(Data items)
_ _ _ _ _ _ _

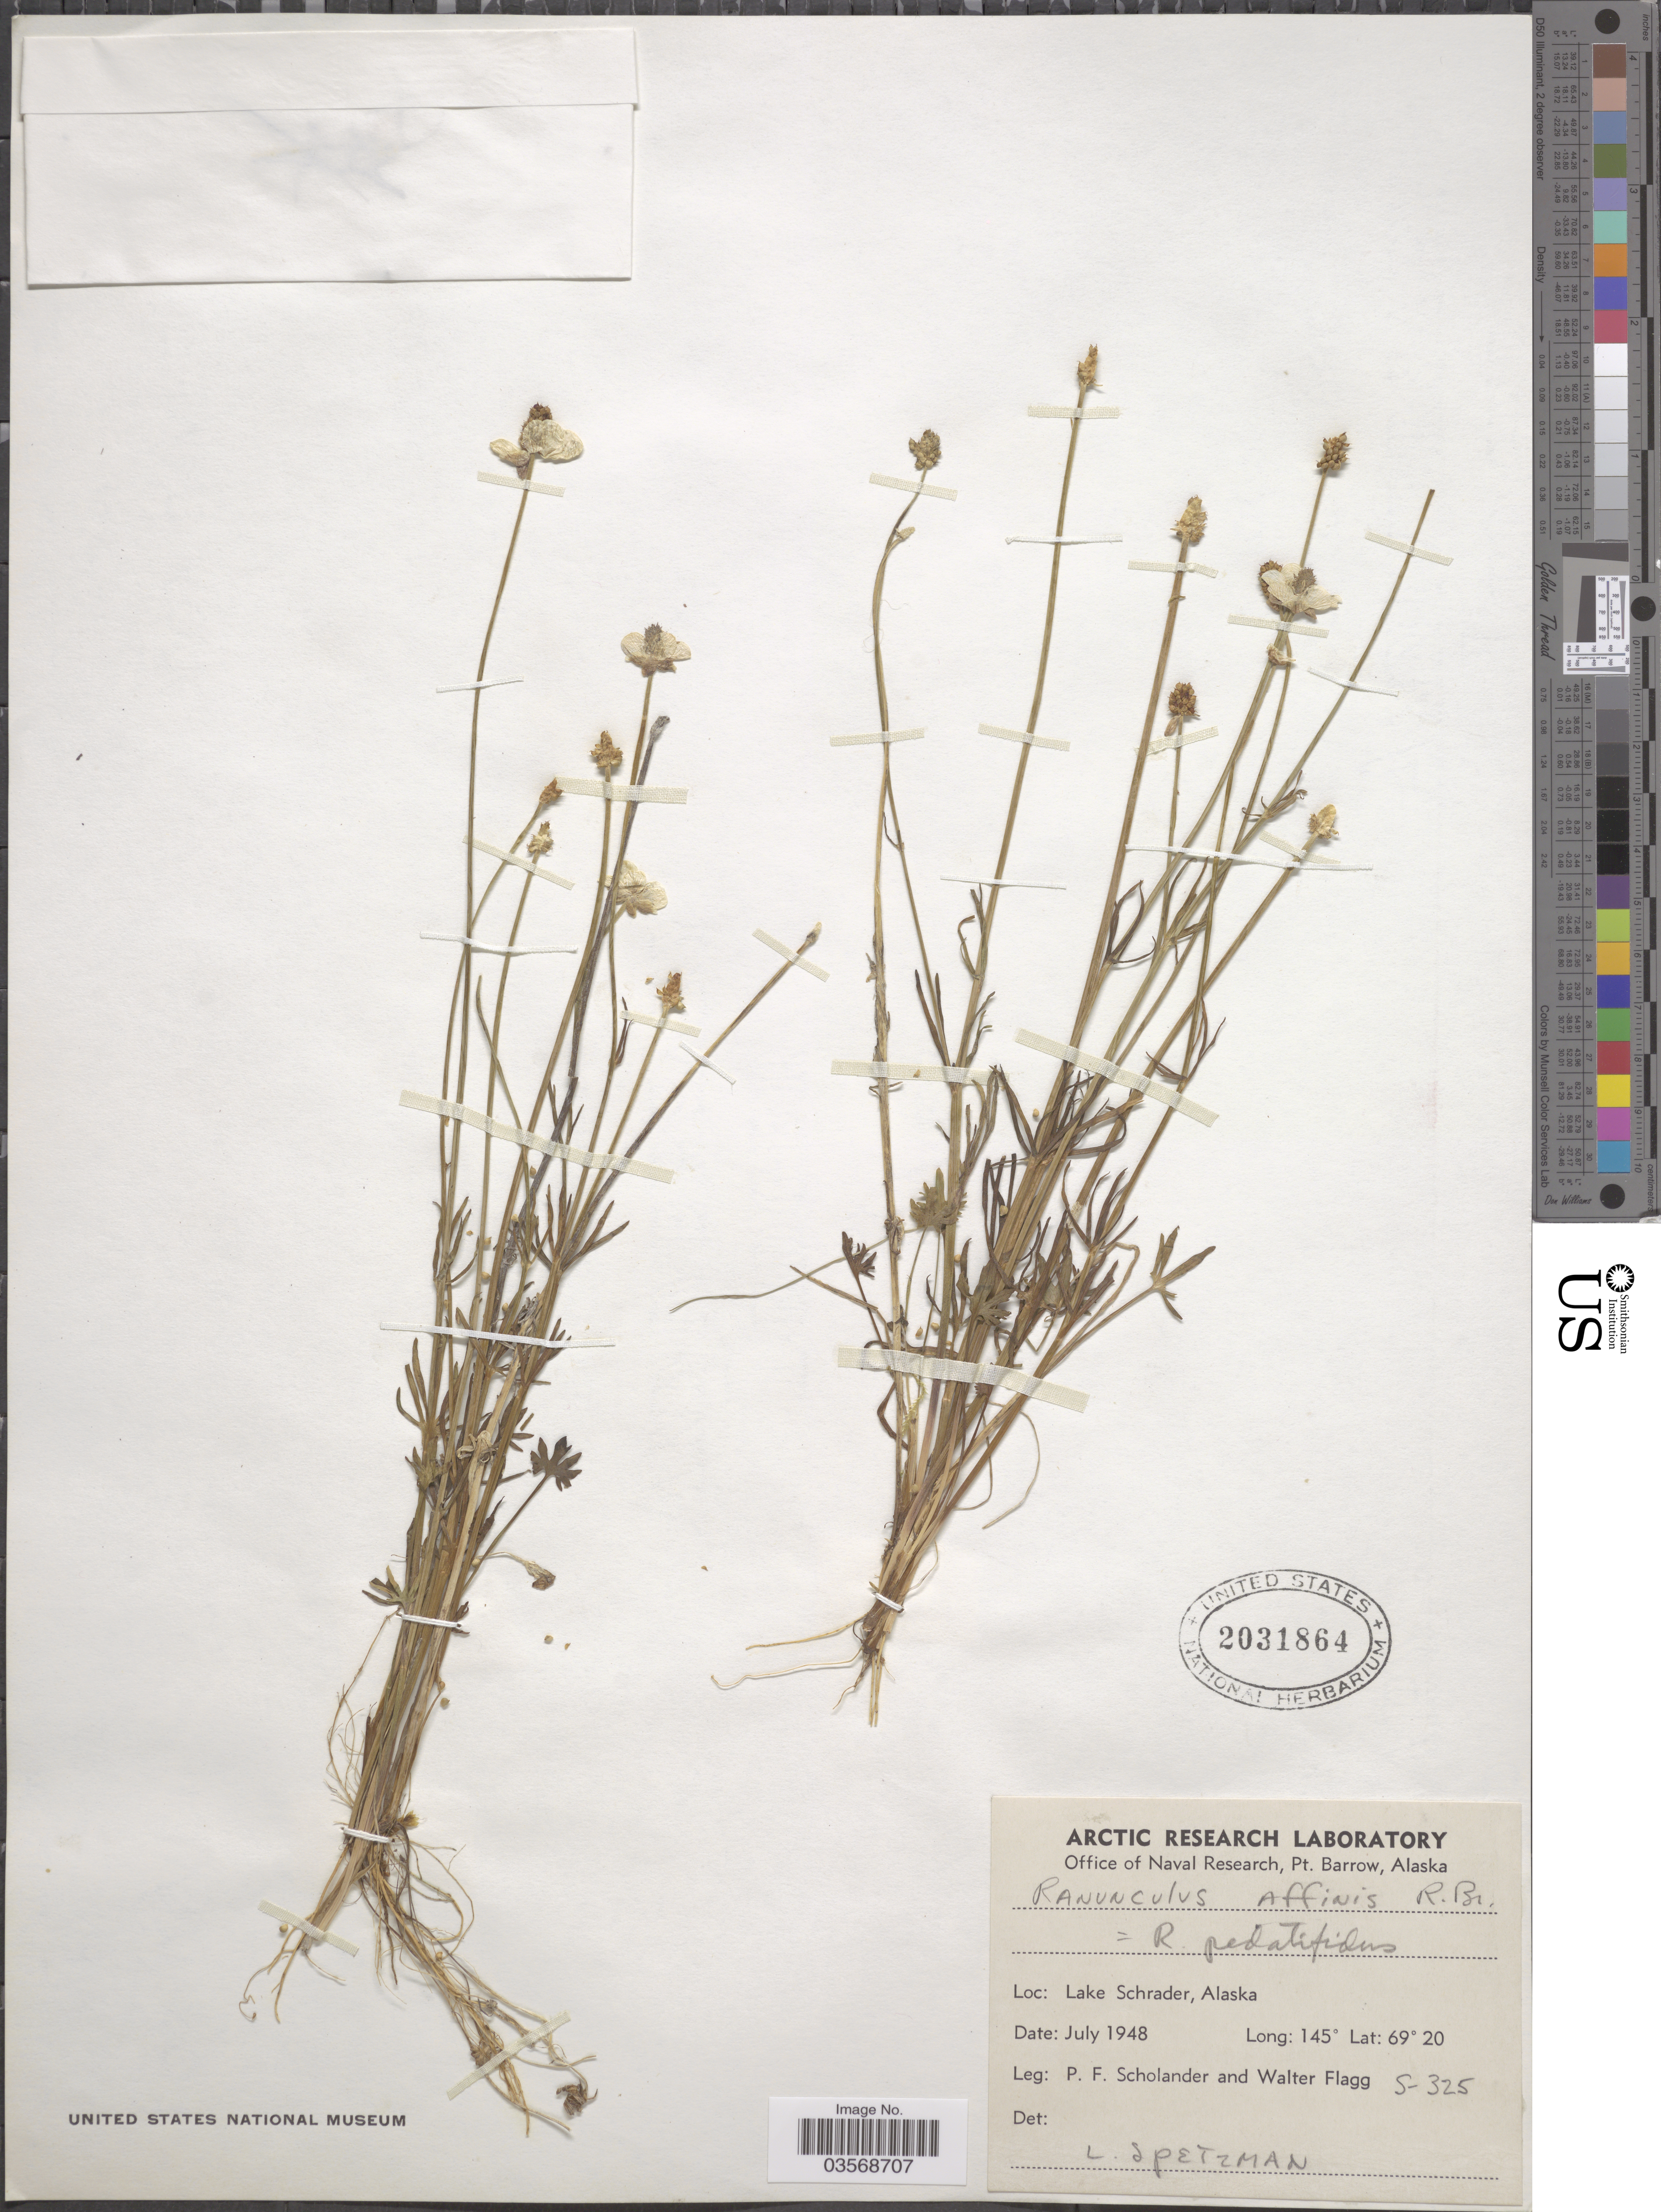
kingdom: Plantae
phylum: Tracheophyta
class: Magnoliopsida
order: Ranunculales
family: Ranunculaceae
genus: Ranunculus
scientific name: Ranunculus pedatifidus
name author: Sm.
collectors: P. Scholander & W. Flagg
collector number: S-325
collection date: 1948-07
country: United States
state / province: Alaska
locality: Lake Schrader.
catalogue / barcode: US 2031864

_ _ _ _ _ _ _

#### [Given task]
Reproduce the lines of the material above word for word, omitting the pictures.

#### [Task response]
kingdom: Plantae
phylum: Tracheophyta
class: Magnoliopsida
order: Ranunculales
family: Ranunculaceae
genus: Ranunculus
scientific name: Ranunculus pedatifidus
name author: Sm.
collectors: P. Scholander & W. Flagg
collector number: S-325
collection date: 1948-07
country: United States
state / province: Alaska
locality: Lake Schrader.
catalogue / barcode: US 2031864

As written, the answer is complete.